Quand les blés sont sous la grêle…
S’il est un sujet récurrent dans mes échanges avec le monde agricole, c’est bien celui de la flambée des cours des céréales. Avec un terrible constat : désormais l’envolée est essentiellement fondée sur les anticipations spéculatives des banques et des agents de la finance internationale, qui utilisent les produits agricoles comme de vulgaires outils de placement pour se remplir les poches. Une fois encore, la finance se moque des ventres de ceux qui ont faim. Elle ne se préoccupe pas plus de l’avenir des éleveurs. Pourvu que l’ivresse du profit immédiat soit au rendez-vous !
L’hypocrisie est aussi au rendez-vous : face à ce coup de force financier permanent sur l’alimentation, certains font mine de découvrir aujourd’hui les conséquences de 20 années d’abandon des outils de régulation et des règlementations financières, ou du dynamitage imposé des outils de stockage publics. C’est pourtant bien cette politique que soutient encore et toujours la Commission européenne avec le projet de futur PAC, ou que tentent de justifier, de sommet en sommet, les experts de l’OMC ou du FMI.
Il me revient à l’esprit ces beaux vers d’Aragon : « Quand les blés sont sous la grêle / Fou qui fait le délicat ». Aussi, quelle amertume à entendre sur BFM TV le nouveau ministre de l’Agriculture, Stéphane Le Foll, annoncer qu’il est urgent d’attendre les conclusions du rapport du G20 agricole, commandé pour la mi-septembre, avant d’esquisser quelques mesurettes anti-spéculation ! Et que dire de cette déclaration, dans le Monde, du directeur général de l’organisation des Nations-Unies pour l’agriculture et l’alimentation (FAO), José Graziano da Silva, qui anticipe que les prix agricoles vont continuer de « connaître une grande volatilité dans les dix années à venir », tout en demandant la mise en place « de stocks » pour s’en prémunir ? Il se félicite même des avancées du G20 agricole de 2011 sur « la transparence du fonctionnement des marchés »… tout en faisant le constat de sa totale inefficacité sur la situation actuelle.
Il nous faut réaffirmer combien les engagements de la France dans les semaines et les mois qui viennent doivent servir de levier politique, pour amorcer une véritable sortie des échanges agricoles du grand Monopoly d’une agriculture mondialisée.
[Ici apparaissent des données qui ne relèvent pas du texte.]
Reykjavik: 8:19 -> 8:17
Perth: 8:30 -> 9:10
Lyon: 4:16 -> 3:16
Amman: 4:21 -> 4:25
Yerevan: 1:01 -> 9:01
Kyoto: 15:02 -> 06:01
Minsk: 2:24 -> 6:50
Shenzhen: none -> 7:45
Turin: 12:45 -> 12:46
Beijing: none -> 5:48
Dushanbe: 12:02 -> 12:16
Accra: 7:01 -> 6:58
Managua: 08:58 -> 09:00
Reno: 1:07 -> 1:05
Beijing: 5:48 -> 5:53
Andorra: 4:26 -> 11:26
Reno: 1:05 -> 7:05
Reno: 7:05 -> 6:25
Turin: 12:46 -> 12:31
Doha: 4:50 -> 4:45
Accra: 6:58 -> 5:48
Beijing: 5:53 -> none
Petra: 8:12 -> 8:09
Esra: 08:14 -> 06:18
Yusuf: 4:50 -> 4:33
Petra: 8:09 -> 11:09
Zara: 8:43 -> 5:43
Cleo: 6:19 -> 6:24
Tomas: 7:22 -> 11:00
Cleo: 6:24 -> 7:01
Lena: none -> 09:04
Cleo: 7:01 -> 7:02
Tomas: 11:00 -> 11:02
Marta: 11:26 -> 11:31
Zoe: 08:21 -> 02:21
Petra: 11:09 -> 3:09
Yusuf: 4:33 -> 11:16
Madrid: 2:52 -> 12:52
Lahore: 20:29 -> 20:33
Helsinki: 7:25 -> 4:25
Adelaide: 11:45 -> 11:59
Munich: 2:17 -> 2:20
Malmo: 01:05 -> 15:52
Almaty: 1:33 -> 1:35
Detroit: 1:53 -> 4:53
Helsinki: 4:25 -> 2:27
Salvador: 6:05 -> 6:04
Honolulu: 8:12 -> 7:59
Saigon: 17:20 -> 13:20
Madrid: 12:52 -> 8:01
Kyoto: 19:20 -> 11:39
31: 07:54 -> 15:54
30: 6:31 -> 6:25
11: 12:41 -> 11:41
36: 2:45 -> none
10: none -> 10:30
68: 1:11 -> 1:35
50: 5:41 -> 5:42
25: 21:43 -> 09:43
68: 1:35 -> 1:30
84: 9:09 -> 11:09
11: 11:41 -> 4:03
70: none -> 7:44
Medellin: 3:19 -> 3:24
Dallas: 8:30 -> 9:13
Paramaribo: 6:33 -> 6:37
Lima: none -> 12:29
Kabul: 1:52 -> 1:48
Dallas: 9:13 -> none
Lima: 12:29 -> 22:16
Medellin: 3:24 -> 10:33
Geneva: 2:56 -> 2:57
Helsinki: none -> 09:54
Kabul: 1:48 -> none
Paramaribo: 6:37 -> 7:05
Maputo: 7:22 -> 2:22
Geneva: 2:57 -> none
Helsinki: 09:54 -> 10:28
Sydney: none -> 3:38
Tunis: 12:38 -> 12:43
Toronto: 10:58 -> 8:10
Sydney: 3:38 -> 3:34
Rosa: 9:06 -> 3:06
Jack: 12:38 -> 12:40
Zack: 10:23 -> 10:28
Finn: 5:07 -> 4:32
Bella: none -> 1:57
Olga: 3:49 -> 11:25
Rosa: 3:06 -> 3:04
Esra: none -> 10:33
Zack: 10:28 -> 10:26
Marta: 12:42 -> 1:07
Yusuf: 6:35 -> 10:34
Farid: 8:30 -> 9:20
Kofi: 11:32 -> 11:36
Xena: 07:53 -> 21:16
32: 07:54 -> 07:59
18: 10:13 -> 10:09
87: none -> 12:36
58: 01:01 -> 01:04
C’est en effet toute la gouvernance alimentaire qu’il faut remettre en cause pour arracher à la finance les produits alimentaires. Nous ne pouvons pas continuer à agiter l’étendard de la moralisation du capitalisme comme remède contre la spéculation sur les matières agricoles, tout en laissant tranquillement les banques boursicoter à l’envie sur le marché de la faim… celles mêmes qui ont été impliquées jusqu’au cou dans la crise des subprimes.
Allez ! Un peu de courage… Commençons par interdire au Crédit Agricole ou à BNP Paribas de proposer, comme d’autres, des produits financiers indexés sur les cours des matières premières agricoles. Intervenons directement sur la règlementation des marchés à terme, en interdisant les prises de position de tous ceux qui n’ont aucun lien avec le secteur agricole. Signifions clairement à ceux qui s’engraissent sur la vie des autres, que l’alimentation ne peut plus être un « grenier à profits ». Chiche !
Chronique publiée dans le Journal La Terre.